Importantly, quaternion tensors and real-valued tensors are interoperable (real-valued tensors being casted to quaternion tensors with 0 imaginary parts):

In [10]:
# Quaternion scalar multiplication
print(x * torch.rand(2))

real part: tensor([[0.2659],
        [0.3755]])
imaginary part (i): tensor([[0.0267],
        [0.4932]])
imaginary part (j): tensor([[0.2414],
        [0.8024]])
imaginary part (k): tensor([[0.5401],
        [0.4123]])


### 2 - Quaternion gradients

Gradients can be computed with the PyTorch autograd mechanisms:

In [11]:
x = quaternion.QuaternionTensor(torch.rand(2, 4))
x.requires_grad = True
y = x.norm().sum()
y.backward()

In [12]:
print(x.grad) # The gradient is also a (..., 4)-dimensional tensor

tensor([[0.0421, 0.6679, 0.5223, 0.5285],
        [0.2519, 0.5894, 0.7428, 0.1934]])


### 3 - Quaternion-valued layers

We also provide a number of quaternion-valued layers to implement quaternion neural networks:

In [13]:
from torch import nn
from htorch.layers import QLinear

In [14]:
# Simple model with two quaternion-valued dense layers, and a split ReLU (ReLU applied on each component separately)
model = nn.Sequential(
    QLinear(4, 20, bias=True),
    nn.ReLU(),
    QLinear(20, 1)
)

In [15]:
x = quaternion.QuaternionTensor(torch.rand(2, 4, 4))
print(model(x))

real part: tensor([[-0.1047],
        [-0.0693]], grad_fn=<SliceBackward>)
imaginary part (i): tensor([[0.3090],
        [0.1464]], grad_fn=<SliceBackward>)
imaginary part (j): tensor([[0.1724],
        [0.1450]], grad_fn=<SliceBackward>)
imaginary part (k): tensor([[0.0721],
        [0.2345]], grad_fn=<SliceBackward>)

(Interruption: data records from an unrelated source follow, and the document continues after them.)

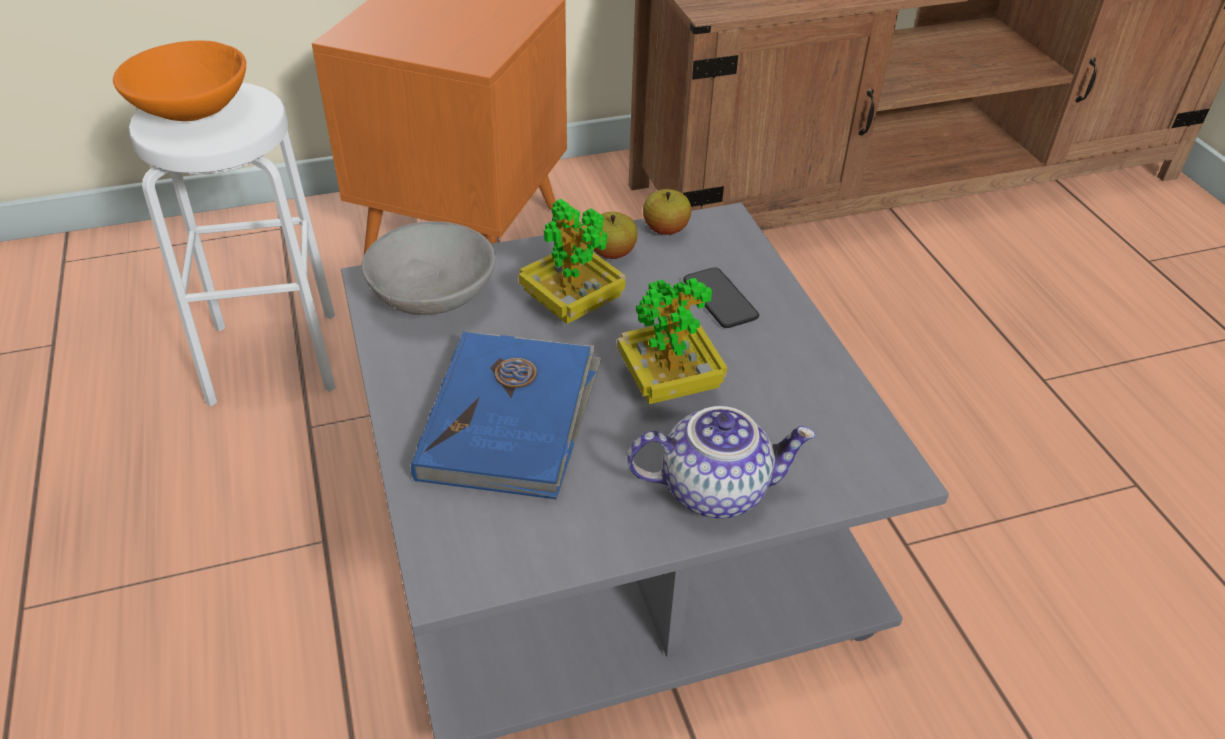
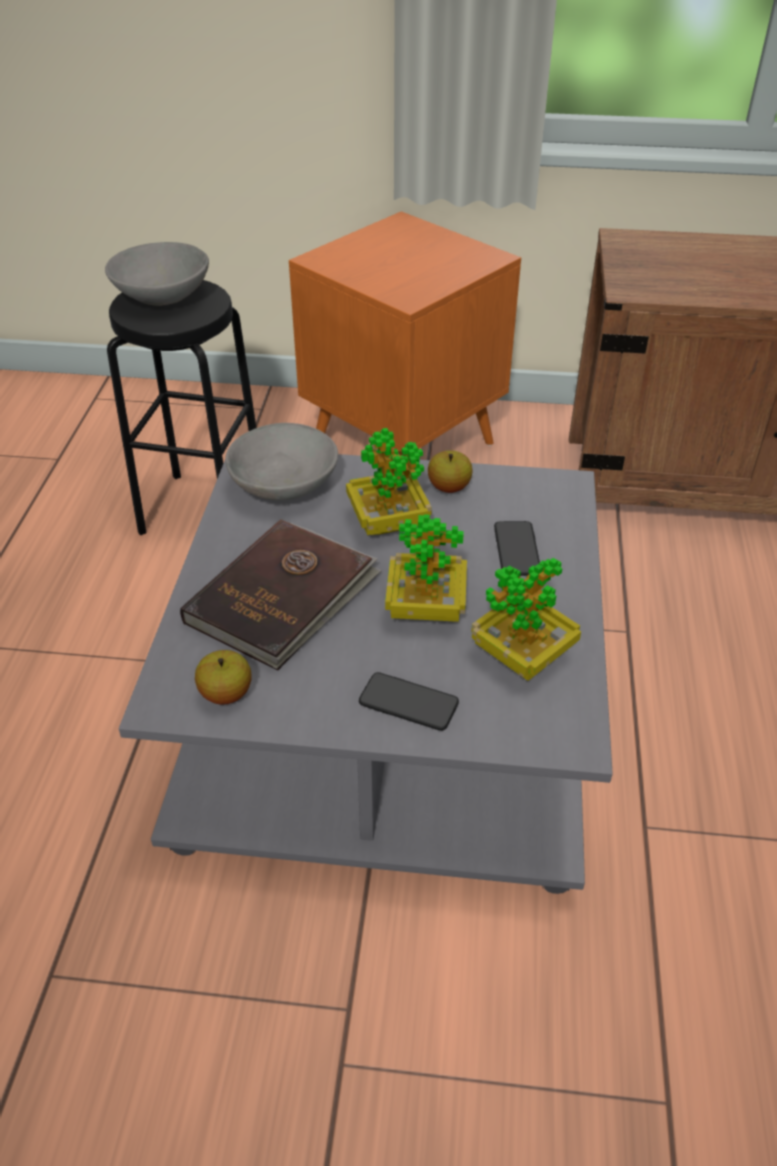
camera: 25 degrees right, 0 degrees up
orange bowl [113,41,246,121] -> grey bowl [105,242,209,306]
white stool [128,83,336,406] -> black stool [107,280,256,535]
blue book [411,332,602,499] -> brown book [180,519,381,671]
teapot [627,406,816,518] -> phone [359,672,459,731]
apple [643,189,691,235] -> apple moved to [195,650,251,705]
none -> potted plant [471,558,581,681]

We also provide layers to easily integrate quaternion-valued and real-valued blocks:

In [16]:
from htorch.layers import QuaternionToReal
from torch.nn import Softmax

In [17]:
model = nn.Sequential(
    QLinear(4, 10),
    QuaternionToReal(10), # Take the absolute value of each output
    Softmax()
)

In [18]:
model(x).shape

  input = module(input)


torch.Size([2, 10])

See [notebooks/training.ipynb] for an example of a full training.